Currently viewing the tag: "Kayt Burgess"

As 2012 draws to a close and the New Year beckons, I thought it was time that I unveiled some more of my top reads from the the past twelve months. So, following on from Barry Unsworth’s The Ruby in Her Navel and Jared Diamond’s Collapse in Part One earlier this month, here’s another of my favourite books of the year.


Heidegger Stairwell by Kayt BurgessHeidegger Stairwell
Kayt Burgess
Arsenal Pulp Press, 160 pp., September 2012
$14.95 (Canada, USA) / £9.34 (UK)

The winner of the 34th annual international 3-Day Novel Contest, Heidegger Stairwell is a remarkable achievement by Canadian author Kayt Burgess, and is, for me, the standout novel of 2012.

Music journalist Evan (neé Evie) Strocker is compiling a memoir chronicling his time growing up with the members of the world-famous indie-rock band Heidegger Stairwell, their rise to global stardom, and how, in his eyes, at least, their success is entirely due to his efforts behind the scenes. Although not a part of the band himself – he plays no instrument and his role is more of a groupie – without him, he argues, they would never have got to where they are.

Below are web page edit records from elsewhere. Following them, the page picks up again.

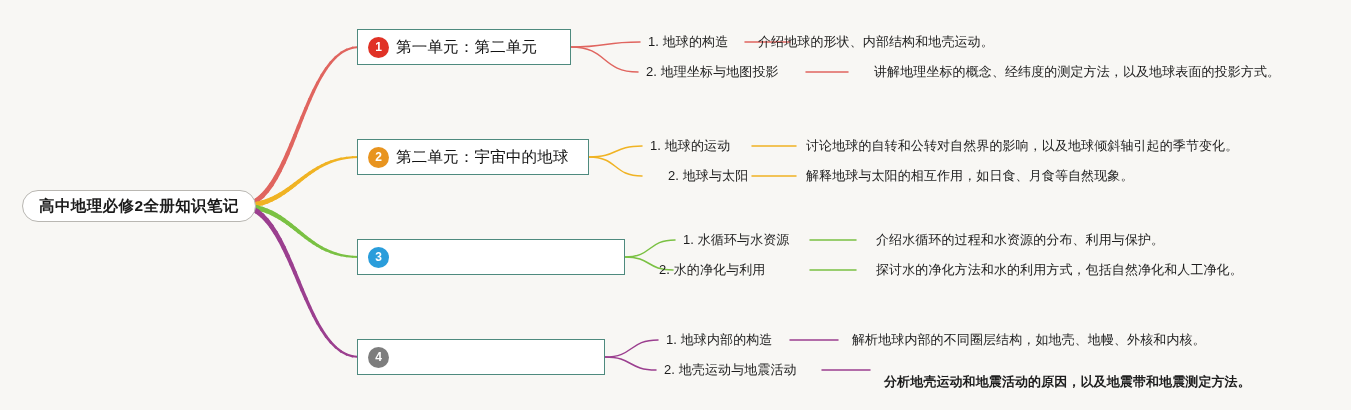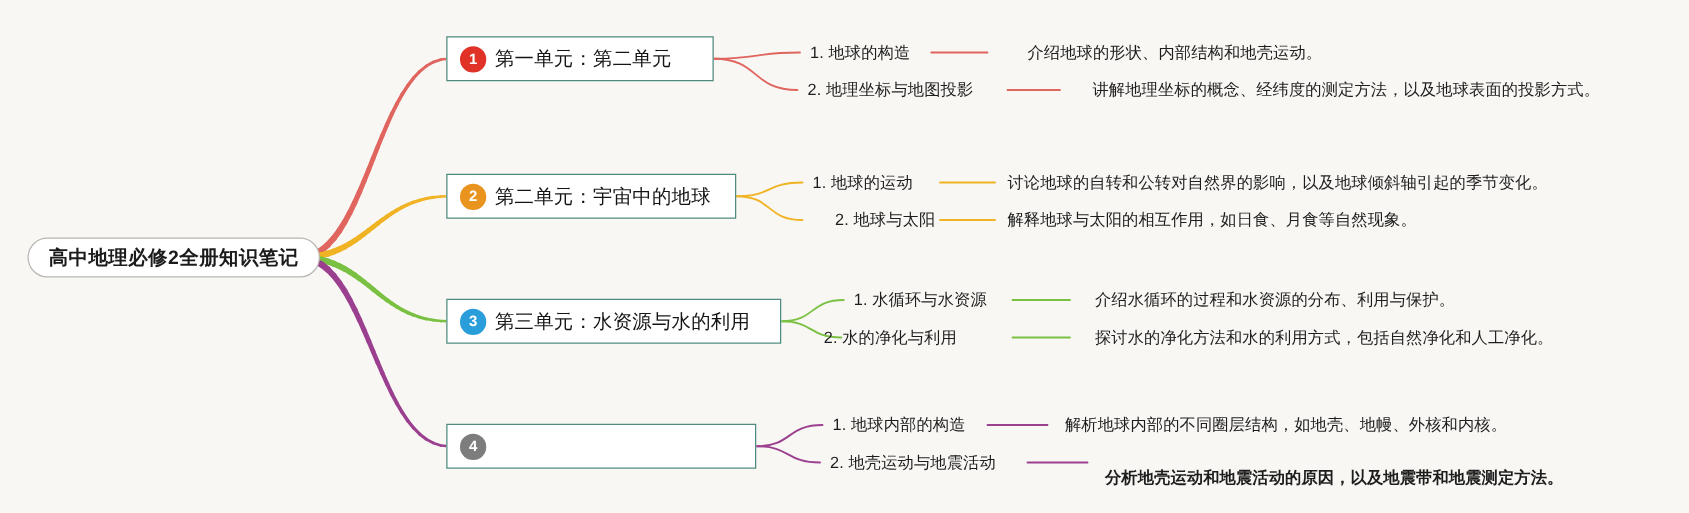--- a/index.html
+++ b/index.html
@@ -205,7 +205,7 @@
         <span class="branch-label">第一单元：第二单元</span>
       </div>
       <div class="sub-label" style="left: 648px; top: 42px;">1. 地球的构造</div>
-      <div class="leaf-text" style="left: 822px; top: 42px;">介绍地球的形状、内部结构和地壳运动。</div>
+      <div class="leaf-text" style="left: 758px; top: 42px;">介绍地球的形状、内部结构和地壳运动。</div>
       <div class="sub-label" style="left: 646px; top: 72px; text-align: right;">2. 地理坐标与地图投影</div>
       <div class="leaf-text" style="left: 856px; top: 72px; margin-left: 18px;">讲解地理坐标的概念、经纬度的测定方法，以及地球表面的投影方式。</div>
       <div class="branch-node" style="left: 357px; top: 139px; width: 232px; height: 36px; border-color: rgb(78, 138, 126);">

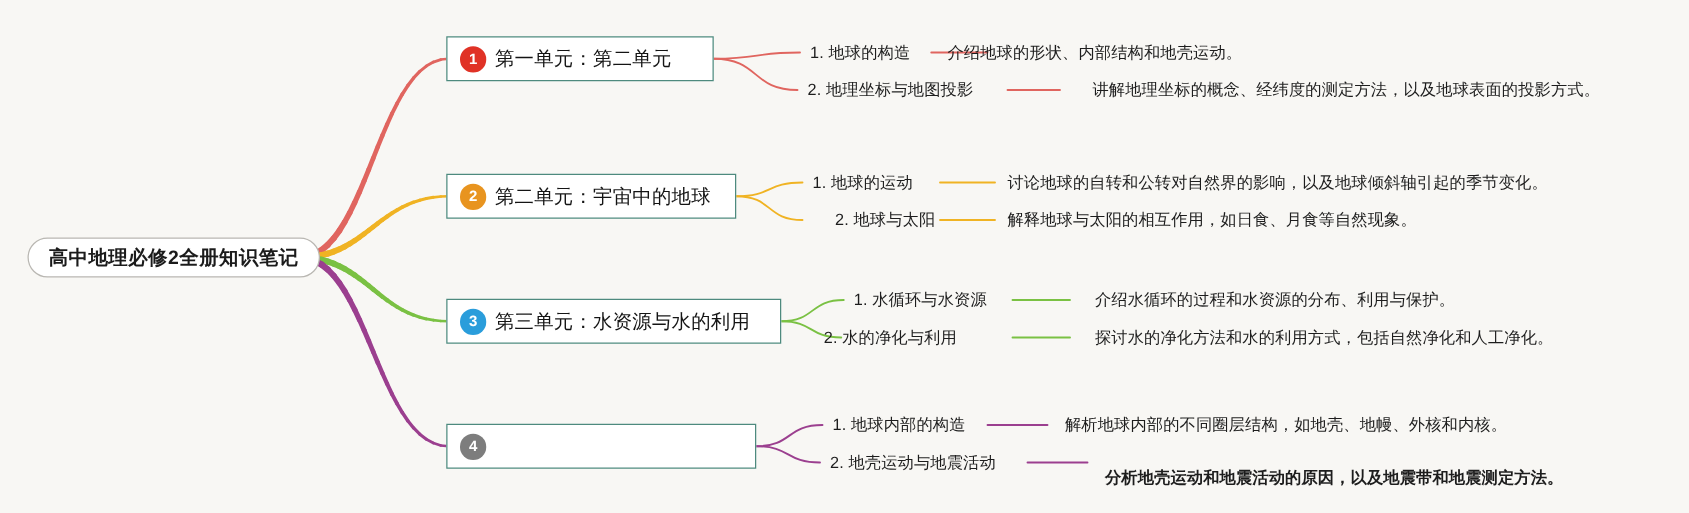--- a/index.html
+++ b/index.html
@@ -218,7 +218,6 @@
       <div class="leaf-text" style="left: 806px; top: 176px;">解释地球与太阳的相互作用，如日食、月食等自然现象。</div>
       <div class="branch-node" style="left: 357px; top: 239px; width: 268px; height: 36px; border-color: rgb(78, 138, 126);">
         <span class="badge" style="background: rgb(42, 157, 219);">3</span>
-        <span class="branch-label">第三单元：水资源与水的利用</span>
       </div>
       <div class="sub-label" style="left: 683px; top: 240px;">1. 水循环与水资源</div>
       <div class="leaf-text" style="left: 876px; top: 240px;">介绍水循环的过程和水资源的分布、利用与保护。</div>

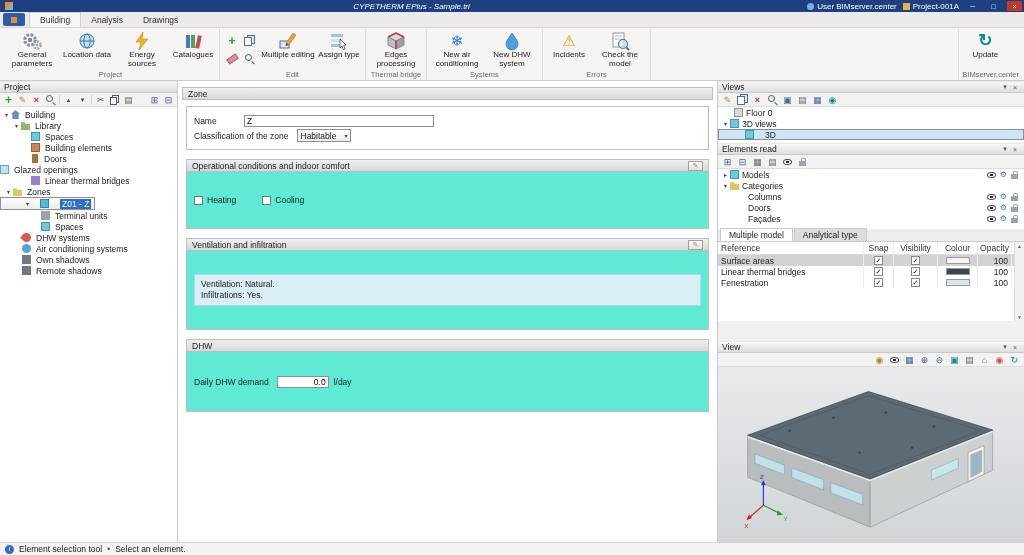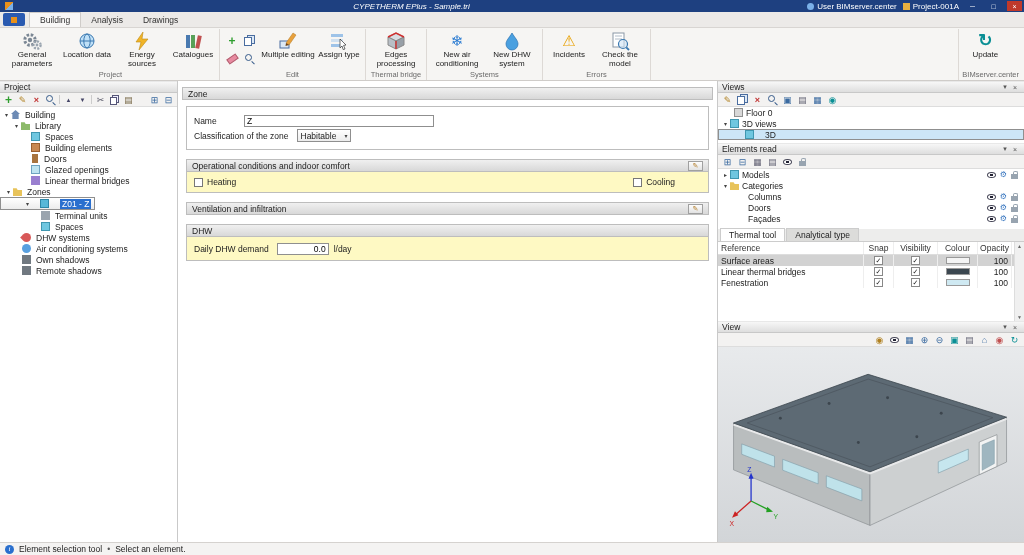--- a/index.html
+++ b/index.html
@@ -406,7 +406,7 @@
           <span class="ti i-door"></span>
           <span class="tlabel">Doors</span>
         </div>
-        <div class="trow" style="padding-left:31px">
+        <div class="trow" style="">
           <span class="ti i-window"></span>
           <span class="tlabel">Glazed openings</span>
         </div>

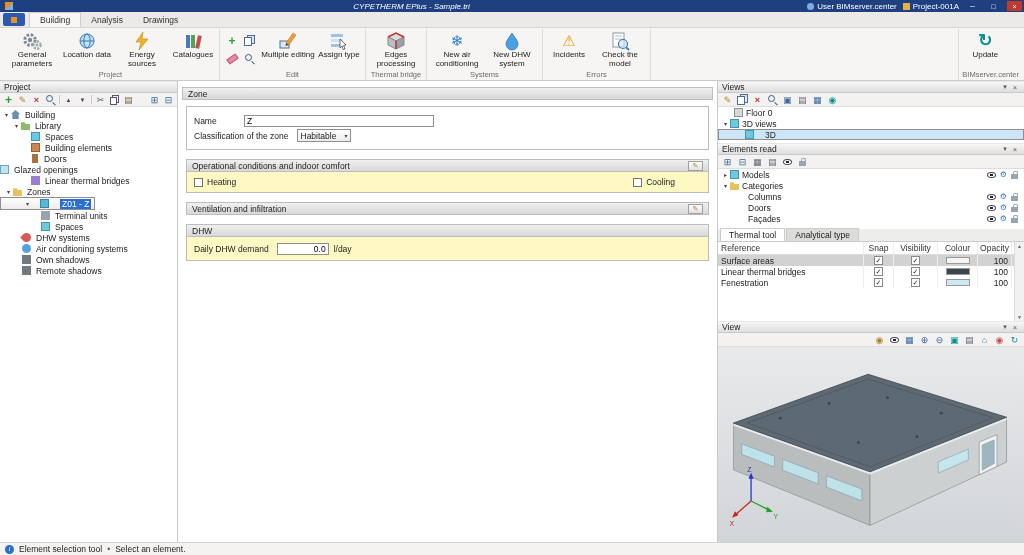--- a/index.html
+++ b/index.html
@@ -99,7 +99,7 @@
   .center-inner { padding:6px 4px; }
   .sechead { height:13px; background:linear-gradient(#f0f0f0,#d8d8d8); border:1px solid #bdbdbd; display:flex; align-items:center; padding:0 5px; font-size:8.5px; color:#222; }
   .section { margin:9px 8px 0 8px; }
-  .secbody { border:1px solid #bdbdbd; border-top:none; background:#fef9c3; padding:5px 7px;justify-content:space-between; }
+  .secbody { border:1px solid #bdbdbd; border-top:none; background:#5eead4; padding:23px 7px; }
   .plainbox { border:1px solid #bdbdbd; background:#fff; margin:4px 8px 0 8px; padding:6px 7px; }
   .frow { display:flex; align-items:center; height:15px; }
   .flabel { margin-right:8px; }

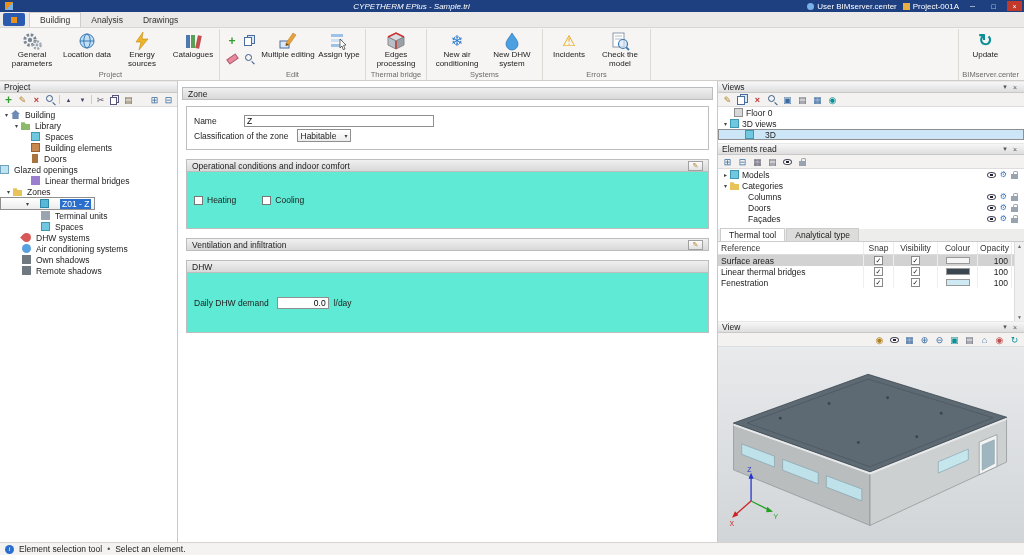--- a/index.html
+++ b/index.html
@@ -622,7 +622,7 @@
 
       <div class="rsection own-sec">
         <div class="otabs">
-          <span class="otab active">Thermal tool</span>
+          <span class="otab active">Multiple model</span>
           <span class="otab">Analytical type</span>
         </div>
         <div class="otable">

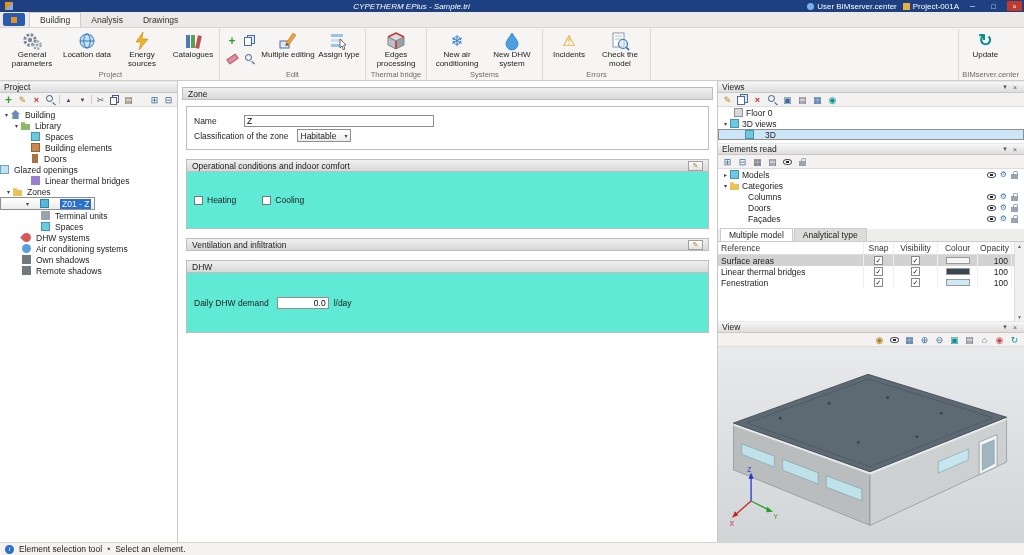--- a/index.html
+++ b/index.html
@@ -498,6 +498,12 @@
               <span>✎</span>
             </span>
         </div>
+        <div class="secbody">
+          <div class="infobox">
+            <div>Ventilation: Natural.</div>
+            <div>Infiltrations: Yes.</div>
+          </div>
+        </div>
       </div>
 
       <div class="section">

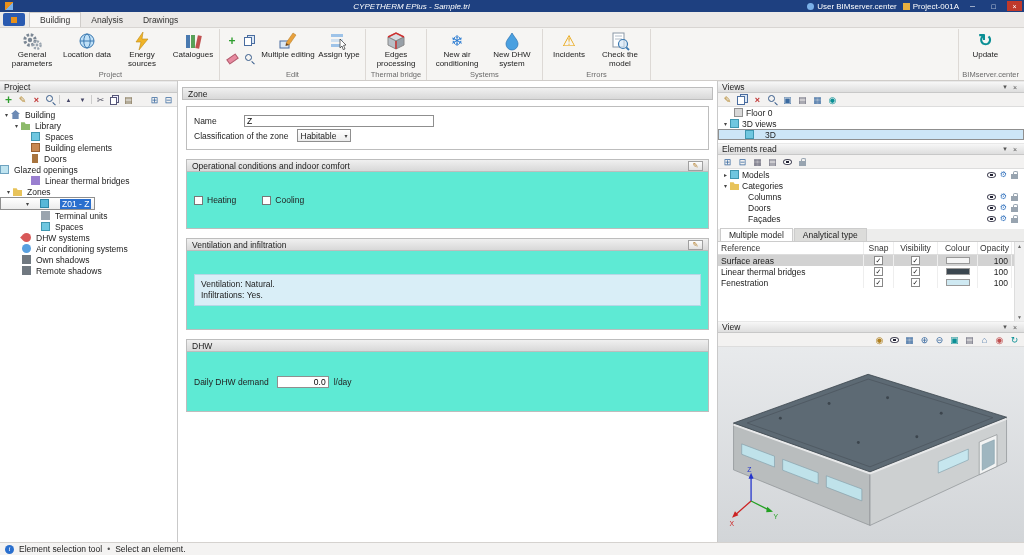--- a/index.html
+++ b/index.html
@@ -126,7 +126,7 @@
   .views-sec { height:62px; }
   .elems-sec { height:86px; }
   .own-sec { height:92px; }
-  .view-sec { flex:1; min-height:0; }
+  .view-sec { flex:1; min-height:0;margin-top:20px; }
 
   .otabs { height:13px; background:#ededec; border-bottom:1px solid #ccc; display:flex; align-items:flex-end; padding-left:2px; flex:0 0 auto; }
   .otab { padding:1px 8px 1px; border:1px solid #ccc; border-bottom:none; background:#dcdcda; font-size:8.5px; margin-right:1px; }

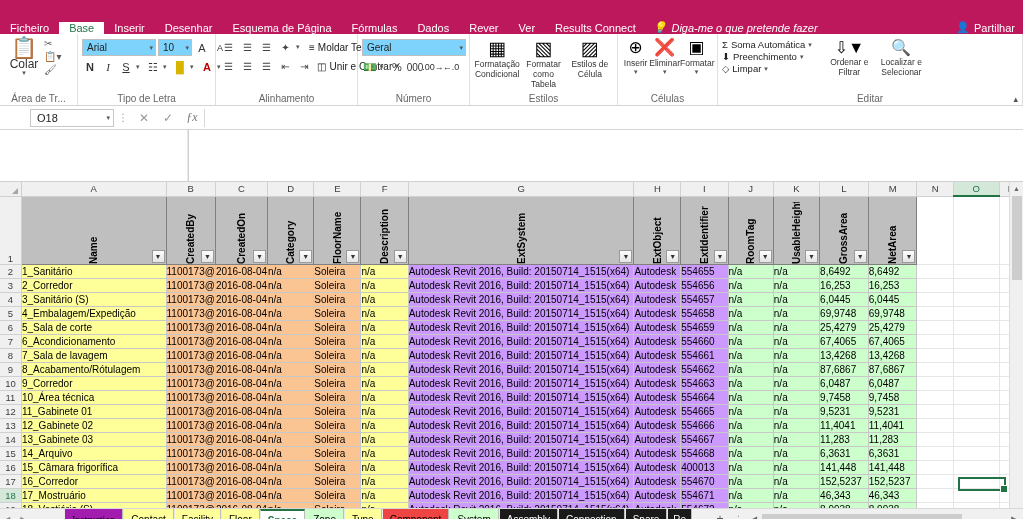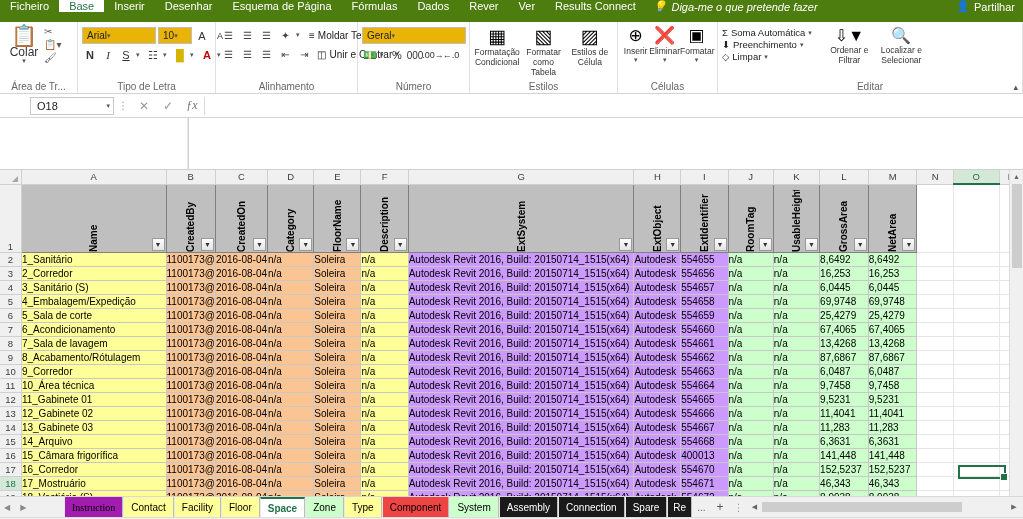--- a/index.html
+++ b/index.html
@@ -14,7 +14,7 @@
 
   
   .ribbon-tabs {
-    height: 22px; background: #4d7c0f; display: flex; align-items: flex-start;
+    height: 34px; background: #be185d; display: flex; align-items: flex-end;
     position: relative;
   }
   .rtab {

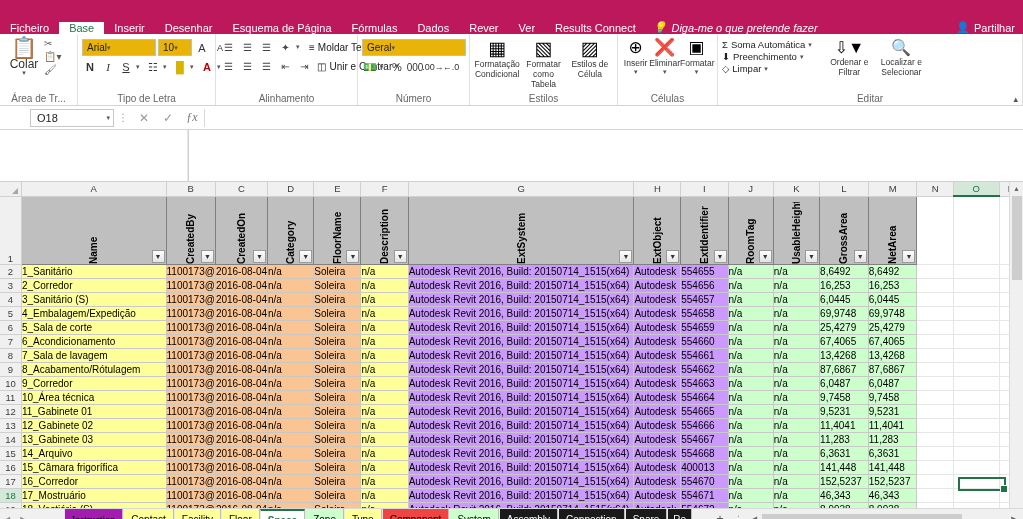--- a/index.html
+++ b/index.html
@@ -55,8 +55,8 @@
   .fontg { width: 138px; }
   .fontrow { display: flex; align-items: center; gap: 2px; margin-bottom: 3px; }
   .combo {
-    border: 1px solid #bfbfbf; background: #eab308; height: 17px;
-    display: flex; align-items: center; 
+    border: 1px solid #bfbfbf; background: #7dd3fc; height: 17px;
+    display: flex; align-items: center; justify-content: space-between;
     font-size: 10px; color: #222; padding: 0 2px 0 4px;
   }
   .combo .car { font-size: 7px; color: #555; }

At the heart of the novel is a coming-of-age story, as Evan – a transgender man coming to terms with his sexuality – tries to figure out his identity, to make sense of the world and, by writing this memoir, to impose a sort of order on it. But, as we soon learn, his account of events is not wholly reliable, and many of his claims are disputed by the other members of the band, whose voices (not to mention their many, often petty squabbles) are heard in the editorial notes that annotate the text at various points. The dysfunctional relationships within the band are brilliantly and believably drawn, and feel true to the rockstar type, and yet each of the characters is distinctive enough to prevent them from seeming mere clichés.

A complex and highly original novel, feverishly paced and told in captivating prose, I found Heidegger Stairwell very hard to put down, and was sorry to finish it, so compelling are Burgess’s characters, and so well-observed is the world that she conjures up. It’s a tremendous accomplishment – all the more so for having been composed in such a short space of time – and I eagerly await her next title.